> Goal of the exercise
Reproduce the lines below, replacing "common name" with "vernacular name" wherever it occurs and leaving everything else unchanged.

> Task material
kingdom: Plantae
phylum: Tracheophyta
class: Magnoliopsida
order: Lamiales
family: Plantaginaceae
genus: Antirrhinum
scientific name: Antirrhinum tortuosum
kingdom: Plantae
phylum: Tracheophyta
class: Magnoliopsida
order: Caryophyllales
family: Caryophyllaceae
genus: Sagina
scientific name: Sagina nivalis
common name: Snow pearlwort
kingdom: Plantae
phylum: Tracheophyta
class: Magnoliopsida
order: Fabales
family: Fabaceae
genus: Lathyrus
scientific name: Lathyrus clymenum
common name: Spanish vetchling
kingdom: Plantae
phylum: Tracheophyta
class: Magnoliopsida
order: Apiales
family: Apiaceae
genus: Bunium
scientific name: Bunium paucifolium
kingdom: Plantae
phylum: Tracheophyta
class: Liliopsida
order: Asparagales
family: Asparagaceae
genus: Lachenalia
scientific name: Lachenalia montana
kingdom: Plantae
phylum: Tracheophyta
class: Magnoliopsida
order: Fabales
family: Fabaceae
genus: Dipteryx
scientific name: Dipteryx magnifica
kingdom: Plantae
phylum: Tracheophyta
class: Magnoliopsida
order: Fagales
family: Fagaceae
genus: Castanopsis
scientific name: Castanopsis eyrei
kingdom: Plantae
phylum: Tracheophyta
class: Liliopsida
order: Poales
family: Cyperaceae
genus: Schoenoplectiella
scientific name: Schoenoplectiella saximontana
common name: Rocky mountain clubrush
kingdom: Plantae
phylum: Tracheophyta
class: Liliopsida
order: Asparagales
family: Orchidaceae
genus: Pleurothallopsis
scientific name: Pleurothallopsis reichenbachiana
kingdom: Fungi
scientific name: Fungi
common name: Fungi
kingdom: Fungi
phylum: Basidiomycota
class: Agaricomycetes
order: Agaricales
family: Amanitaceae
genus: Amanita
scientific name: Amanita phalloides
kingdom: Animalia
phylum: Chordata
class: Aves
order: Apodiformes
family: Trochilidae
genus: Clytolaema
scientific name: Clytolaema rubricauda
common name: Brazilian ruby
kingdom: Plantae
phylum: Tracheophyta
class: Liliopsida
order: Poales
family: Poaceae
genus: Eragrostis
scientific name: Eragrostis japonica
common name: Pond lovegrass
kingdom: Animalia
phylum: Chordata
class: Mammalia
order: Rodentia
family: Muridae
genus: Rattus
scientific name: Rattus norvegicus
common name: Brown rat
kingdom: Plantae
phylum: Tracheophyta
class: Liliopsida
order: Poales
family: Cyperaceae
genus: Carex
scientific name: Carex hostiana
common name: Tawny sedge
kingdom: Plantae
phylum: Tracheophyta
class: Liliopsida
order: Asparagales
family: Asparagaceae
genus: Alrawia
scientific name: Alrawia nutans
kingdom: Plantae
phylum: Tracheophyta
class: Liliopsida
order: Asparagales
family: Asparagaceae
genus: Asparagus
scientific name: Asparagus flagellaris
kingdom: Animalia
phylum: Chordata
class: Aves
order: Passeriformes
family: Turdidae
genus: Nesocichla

> The response
kingdom: Plantae
phylum: Tracheophyta
class: Magnoliopsida
order: Lamiales
family: Plantaginaceae
genus: Antirrhinum
scientific name: Antirrhinum tortuosum
kingdom: Plantae
phylum: Tracheophyta
class: Magnoliopsida
order: Caryophyllales
family: Caryophyllaceae
genus: Sagina
scientific name: Sagina nivalis
vernacular name: Snow pearlwort
kingdom: Plantae
phylum: Tracheophyta
class: Magnoliopsida
order: Fabales
family: Fabaceae
genus: Lathyrus
scientific name: Lathyrus clymenum
vernacular name: Spanish vetchling
kingdom: Plantae
phylum: Tracheophyta
class: Magnoliopsida
order: Apiales
family: Apiaceae
genus: Bunium
scientific name: Bunium paucifolium
kingdom: Plantae
phylum: Tracheophyta
class: Liliopsida
order: Asparagales
family: Asparagaceae
genus: Lachenalia
scientific name: Lachenalia montana
kingdom: Plantae
phylum: Tracheophyta
class: Magnoliopsida
order: Fabales
family: Fabaceae
genus: Dipteryx
scientific name: Dipteryx magnifica
kingdom: Plantae
phylum: Tracheophyta
class: Magnoliopsida
order: Fagales
family: Fagaceae
genus: Castanopsis
scientific name: Castanopsis eyrei
kingdom: Plantae
phylum: Tracheophyta
class: Liliopsida
order: Poales
family: Cyperaceae
genus: Schoenoplectiella
scientific name: Schoenoplectiella saximontana
vernacular name: Rocky mountain clubrush
kingdom: Plantae
phylum: Tracheophyta
class: Liliopsida
order: Asparagales
family: Orchidaceae
genus: Pleurothallopsis
scientific name: Pleurothallopsis reichenbachiana
kingdom: Fungi
scientific name: Fungi
vernacular name: Fungi
kingdom: Fungi
phylum: Basidiomycota
class: Agaricomycetes
order: Agaricales
family: Amanitaceae
genus: Amanita
scientific name: Amanita phalloides
kingdom: Animalia
phylum: Chordata
class: Aves
order: Apodiformes
family: Trochilidae
genus: Clytolaema
scientific name: Clytolaema rubricauda
vernacular name: Brazilian ruby
kingdom: Plantae
phylum: Tracheophyta
class: Liliopsida
order: Poales
family: Poaceae
genus: Eragrostis
scientific name: Eragrostis japonica
vernacular name: Pond lovegrass
kingdom: Animalia
phylum: Chordata
class: Mammalia
order: Rodentia
family: Muridae
genus: Rattus
scientific name: Rattus norvegicus
vernacular name: Brown rat
kingdom: Plantae
phylum: Tracheophyta
class: Liliopsida
order: Poales
family: Cyperaceae
genus: Carex
scientific name: Carex hostiana
vernacular name: Tawny sedge
kingdom: Plantae
phylum: Tracheophyta
class: Liliopsida
order: Asparagales
family: Asparagaceae
genus: Alrawia
scientific name: Alrawia nutans
kingdom: Plantae
phylum: Tracheophyta
class: Liliopsida
order: Asparagales
family: Asparagaceae
genus: Asparagus
scientific name: Asparagus flagellaris
kingdom: Animalia
phylum: Chordata
class: Aves
order: Passeriformes
family: Turdidae
genus: Nesocichla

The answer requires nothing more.